Trecho do documento:
____
Olivia Rodrigo: cantora teen foi citada por usuários como uma "industry plant" da Disney (Leon Bennett/Getty Images)
Laura Pancini
Publicado em 3 de abril de 2022 às 10h00.
Por ser uma plataforma de vídeos curtos, o TikTok é ideal para artistas, iniciantes ou em ascensão, que querem divulgar sua música para um público maior. A rede social não só tem 1 bilhão de usuários ativos mensais como também conta com um algoritmo que parece sempre saber exatamente o que a pessoa quer consumir – ou seja, se você é um usuário que curte vídeos de cantores pop, o TikTok vai te recomendar mais e mais artistas deste gênero, e assim em diante.
Mas não são só os músicos sozinhos com uma câmera em seu quarto que entendem o potencial do TikTok. As gravadoras utilizam da rede social como uma espécie de laboratório musical, “plantando” um artista previamente assinado, mas ainda não conhecido, para postar vídeos no TikTok e parecer que ganhou seu público de forma orgânica.
____
Dados fornecidos:
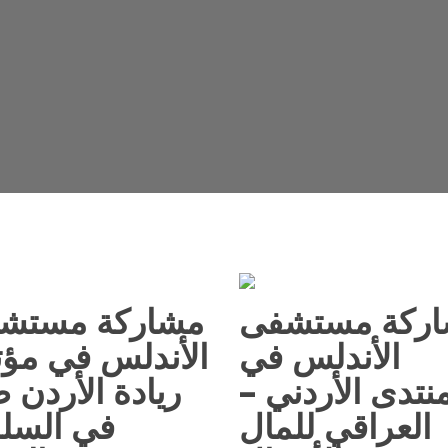
ركة مستشفى
مشاركة مستش
الأندلس في
الأندلس في مؤت
المنتدى الأردني
ريادة الأردن طب
العراقي للمال
في السلم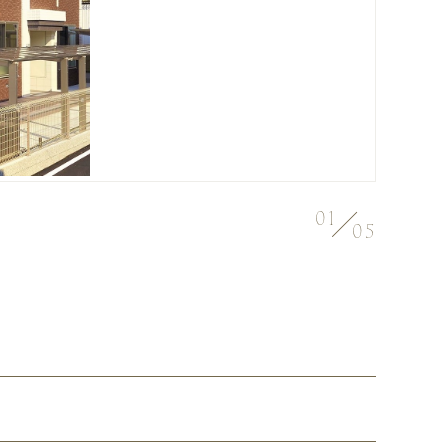
01
05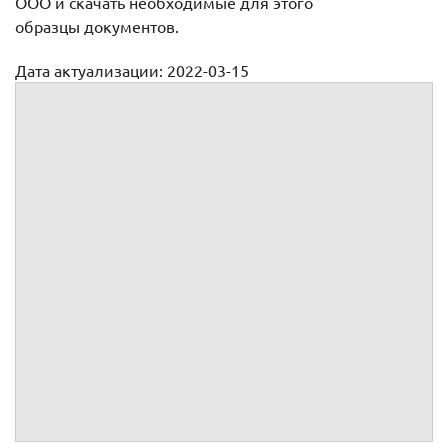
ООО и скачать необходимые для этого
образцы документов.
Дата актуализации: 2022-03-15
Передача имущества при ликвидации ООО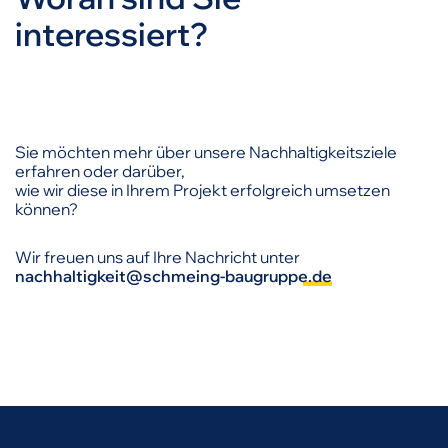
interessiert?
Sie möchten mehr über unsere Nachhaltigkeitsziele
erfahren oder darüber,
wie wir diese in Ihrem Projekt erfolgreich umsetzen
können?
Wir freuen uns auf Ihre Nachricht unter
nachhaltigkeit@schmeing-baugruppe.de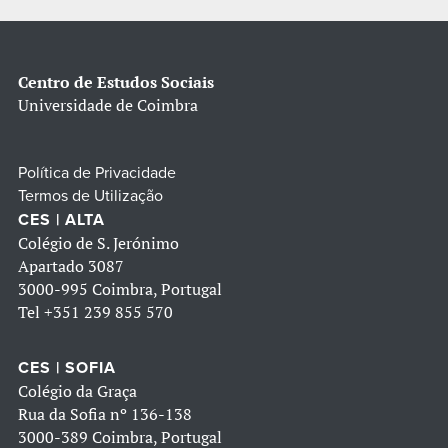
Centro de Estudos Sociais
Universidade de Coimbra
Política de Privacidade
Termos de Utilização
CES | ALTA
Colégio de S. Jerónimo
Apartado 3087
3000-995 Coimbra, Portugal
Tel
+351 239 855 570
CES | SOFIA
Colégio da Graça
Rua da Sofia nº 136-138
3000-389 Coimbra, Portugal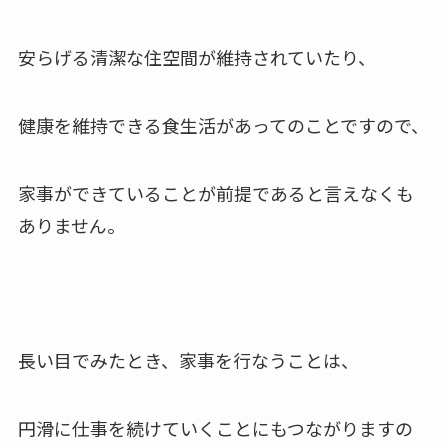
安らげる清潔な住空間が維持されていたり、
健康を維持できる食生活があってのことですので、
家事ができていることが前提であると言えなくも
ありません。
長い目でみたとき、家事を行なうことは、
円滑に仕事を続けていくことにもつながりますの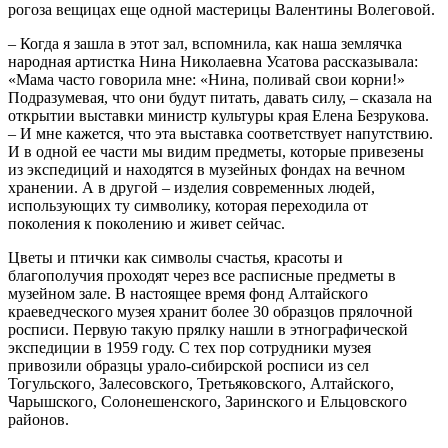
рогоза вещицах еще одной мастерицы Валентины Волеговой.
– Когда я зашла в этот зал, вспомнила, как наша землячка
народная артистка Нина Николаевна Усатова рассказывала:
«Мама часто говорила мне: «Нина, поливай свои корни!»
Подразумевая, что они будут питать, давать силу, – сказала на
открытии выставки министр культуры края Елена Безрукова.
– И мне кажется, что эта выставка соответствует напутствию.
И в одной ее части мы видим предметы, которые привезены
из экспедиций и находятся в музейных фондах на вечном
хранении. А в другой – изделия современных людей,
использующих ту символику, которая переходила от
поколения к поколению и живет сейчас.
Цветы и птички как символы счастья, красоты и
благополучия проходят через все расписные предметы в
музейном зале. В настоящее время фонд Алтайского
краеведческого музея хранит более 30 образцов прялочной
росписи. Первую такую прялку нашли в этнографической
экспедиции в 1959 году. С тех пор сотрудники музея
привозили образцы урало-сибирской росписи из сел
Тогульского, Залесовского, Третьяковского, Алтайского,
Чарышского, Солонешенского, Заринского и Ельцовского
районов.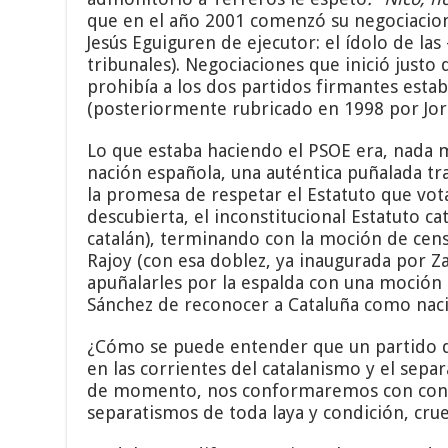
que en el año 2001 comenzó su negociacione
Jesús Eguiguren de ejecutor: el ídolo de la
tribunales). Negociaciones que inició justo
prohibía a los dos partidos firmantes estab
(posteriormente rubricado en 1998 por Jor
Lo que estaba haciendo el PSOE era, nada m
nación española, una auténtica puñalada tr
la promesa de respetar el Estatuto que vota
descubierta, el inconstitucional Estatuto 
catalán), terminando con la moción de cens
Rajoy (con esa doblez, ya inaugurada por Z
apuñalarles por la espalda con una moción d
Sánchez de reconocer a Cataluña como nación
¿Cómo se puede entender que un partido q
en las corrientes del catalanismo y el sepa
de momento, nos conformaremos con constat
separatismos de toda laya y condición, crue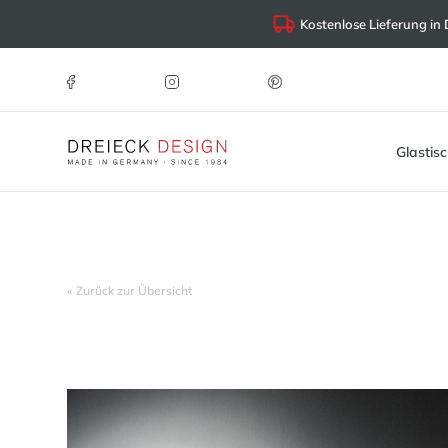
Kostenlose Lieferung in
Glastis
« Zurück zur Übersicht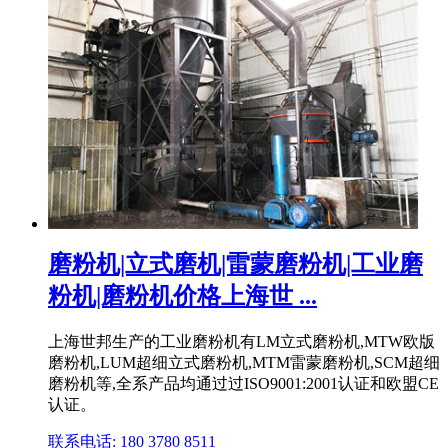
磨粉机|立式磨机|雷蒙磨粉机|工业磨
粉机|磨粉机价格上海世 ...
上海世邦生产的工业磨粉机有LM立式磨粉机,MTW欧版
磨粉机,LUM超细立式磨粉机,MTM雷蒙磨粉机,SCM超细
磨粉机等,全系产品均通过过ISO9001:2001认证和欧盟CE
认证。
联系电话: 180 3780 8511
____
Tarefas a realizar:
A - Segundo o trecho sobre o TikTok, quantos usuários ativos mensais a rede social tem?
B - Reproduza, no trecho sobre o TikTok, tudo o que vai desde "Olivia Rodrigo: cantora" até "assim em diante.".

Soluções dos problemas:
A - 1 bilhão de usuários ativos mensais.

B -
Olivia Rodrigo: cantora teen foi citada por usuários como uma "industry plant" da Disney (Leon Bennett/Getty Images)
Laura Pancini
Publicado em 3 de abril de 2022 às 10h00.
Por ser uma plataforma de vídeos curtos, o TikTok é ideal para artistas, iniciantes ou em ascensão, que querem divulgar sua música para um público maior. A rede social não só tem 1 bilhão de usuários ativos mensais como também conta com um algoritmo que parece sempre saber exatamente o que a pessoa quer consumir – ou seja, se você é um usuário que curte vídeos de cantores pop, o TikTok vai te recomendar mais e mais artistas deste gênero, e assim em diante.